Credit: defendlawyers

The regime has carried out systematic arrests and sentenced leaders at all levels of civil society on trumped-up charges, reminiscent of the old Soviet tactic of “give us the people and we will find the crime,” the Wallenberg report notes. In particular, the regime escalated its assault on 10 fundamental civil society groups throughout the summer:

  • First, the regime escalated its targeting of journalists this summer, conducting arrests for merely expressing criticism of political and religious leaders on social media. …
  • Second, the regime conducted widespread arrests of environmentalists, arresting more than 40 environmental activists, rangers, and even some of their family members over the course of two days in May…..

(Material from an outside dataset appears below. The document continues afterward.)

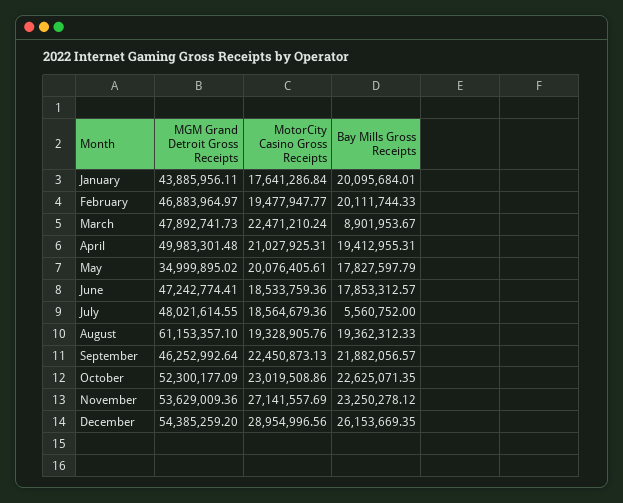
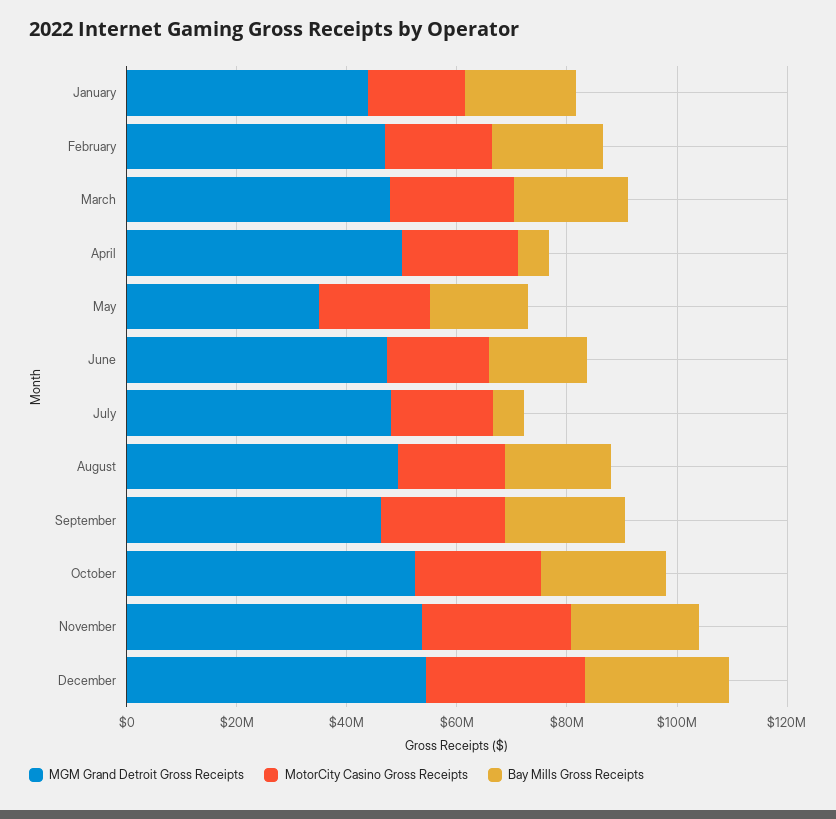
Bay Mills Gross Receipts, March: 8901953.67 -> 20000000
Bay Mills Gross Receipts, April: 19412955.31 -> 5000000
MGM Grand Detroit Gross Receipts, August: 61153357.1 -> 50000000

  • Third, in addition to the imprisonment of Canadian-Iranian Professor Seyed-Emami and Iranian-American environmentalist Morad Tahbaz, the regime escalated its targeting of dual citizens, in keeping with its tradition of holding foreign nationals hostage for political leverage…
  • Fourth, the regime has attacked leaders of all cultural sectors, including writers, models, photographers, filmmakers, and musicians…..
  • Fifth, the regime renewed its crackdown on religious minorities this summer. Over the summer, there was a new wave of arrests of members of the Baha’i faith, including 17 in one month alone….
  • Sixth, the regime also intensified its onslaught against women’s rights activists (already the subject of ongoing harassment and intimidation) by jailing record numbers this summer for protesting the compulsory hijab. …
  • Seventh, the regime continued to target labour rights activists for simply exercising their rights to freely assemble. For example, over the course of two days in June, more than over 60 manufacturing workers were arrested for attending rallies.
  • Eighth, the regime escalated its arrests and convictions of students for similarly attending peaceful protests. ….
  • Ninth, the regime increased its persecution of leading educators. ….
  • Lastly, the regime has arrested a significant number of Iran’s most prominent human rights lawyers since January of this year and, this summer, harassed and arrested leading lawyers acting on behalf of the leading imprisoned civil society activists, including Nasrin Sotoudeh, (above) the iconic Iranian human rights lawyer.